Professor Shaffer
ENC1102
12 September 2011
Summary Assignment
In “Animism and the Alphabet”, David Abram, a journalist in the Environmental Ethics and a founder of the Alliance for Wild Ethics (AWE), asserts that through the evolution of the human language, there is a widening gap in the relationship between humanity and nature. Through the examples of pictographic systems and hieroglyphics, Abram suggests that our earliest forms of writing stemmed off of our ecological origins and “remained tied to the mysteries of a more-than-human world” (30). As a result of these primitive methods of expression, Abram then describes humanity’s need to convey and define other terms that cannot be expressed through pictures: The development of phonetic script. This was the transfer of sounds and the speaking voice rather than a simple picture that depicts meaning through vision. This innovation came with the creation of the Semitic aleph-beth, later to evolve into our modern-day alphabet, which created a new detachment between human culture and the rest of nature.

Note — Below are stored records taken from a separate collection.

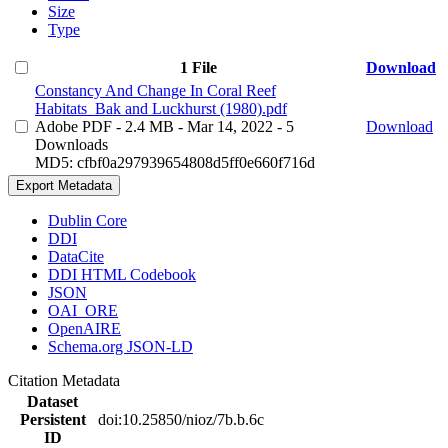
Size
Type
1 File
Download
Constancy And Change In Coral Reef
Habitats_Bak and Luckhurst (1980).pdf
Adobe PDF
- 2.4 MB
- Mar 14, 2022
- 5
Download
Downloads
MD5: cfbf0a297939654808d5ff0e660f716d
Export Metadata
Dublin Core
DDI
DataCite
DDI HTML Codebook
JSON
OAI_ORE
OpenAIRE
Schema.org JSON-LD
Citation Metadata
Dataset
Persistent
doi:10.25850/nioz/7b.b.6c
ID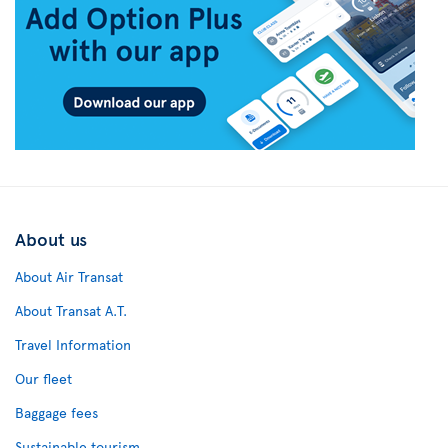
About us
About Air Transat
About Transat A.T.
Travel Information
Our fleet
Baggage fees
Sustainable tourism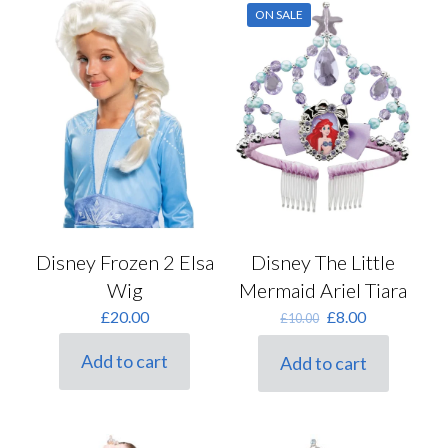
ON SALE
Disney Frozen 2 Elsa
Disney The Little
Wig
Mermaid Ariel Tiara
Original
Current
£
20.00
£
8.00
£
10.00
price
price
was:
is:
Add to cart
Add to cart
£10.00.
£8.00.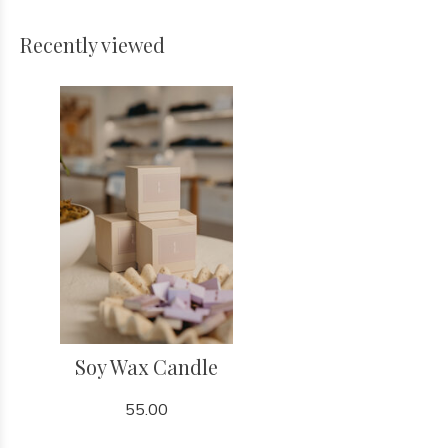
Recently viewed
Soy Wax Candle
55.00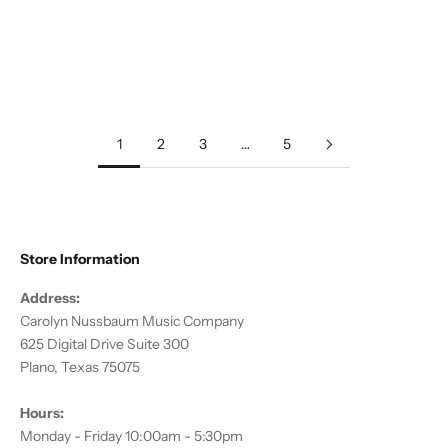
Add to cart
Add to cart
Diverse Voices: American
Salut d'Amour & Other Songs
Music for Flute
of Love
Sale price
Regular price
Sale price
Regular price
$12.00
$19.95
$12.00
$19.95
1
2
3
…
5
Store Information
Address:
Carolyn Nussbaum Music Company
625 Digital Drive Suite 300
Plano, Texas 75075
Hours:
Monday - Friday 10:00am - 5:30pm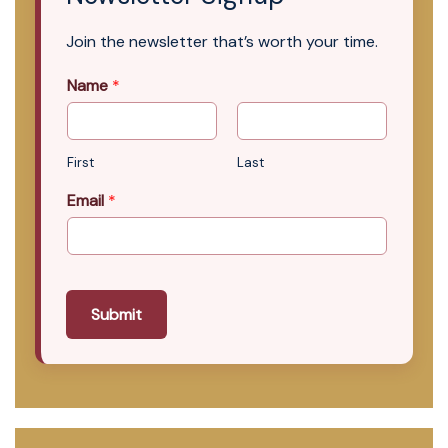
Join the newsletter that’s worth your time.
Name
*
First
Last
Email
*
Submit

Abram believes that the major turning point in our connection with nature lies in the Greek’s lasting contributions to the written world allowing for the “indebtedness of human language to the more-than-human perceptual field…preserved in the names and shapes of the Semitic letters” (34) to be forgotten.
Abram states that the Homeric epics ballads and songs in Greek culture supported the idea that men interact with the non-human world. These original “oral texts” (36) were first memorized through a series of formulas and then performed with the poets own creativity and improvisation; however, when these songs became the first large written texts, Iliad and the Odyssey obtained a timeless quality, remaining forever preserved on paper. Abram believes that it is through this alphabetic technology that “language was beginning to separate itself from the animate flux of the world” (38).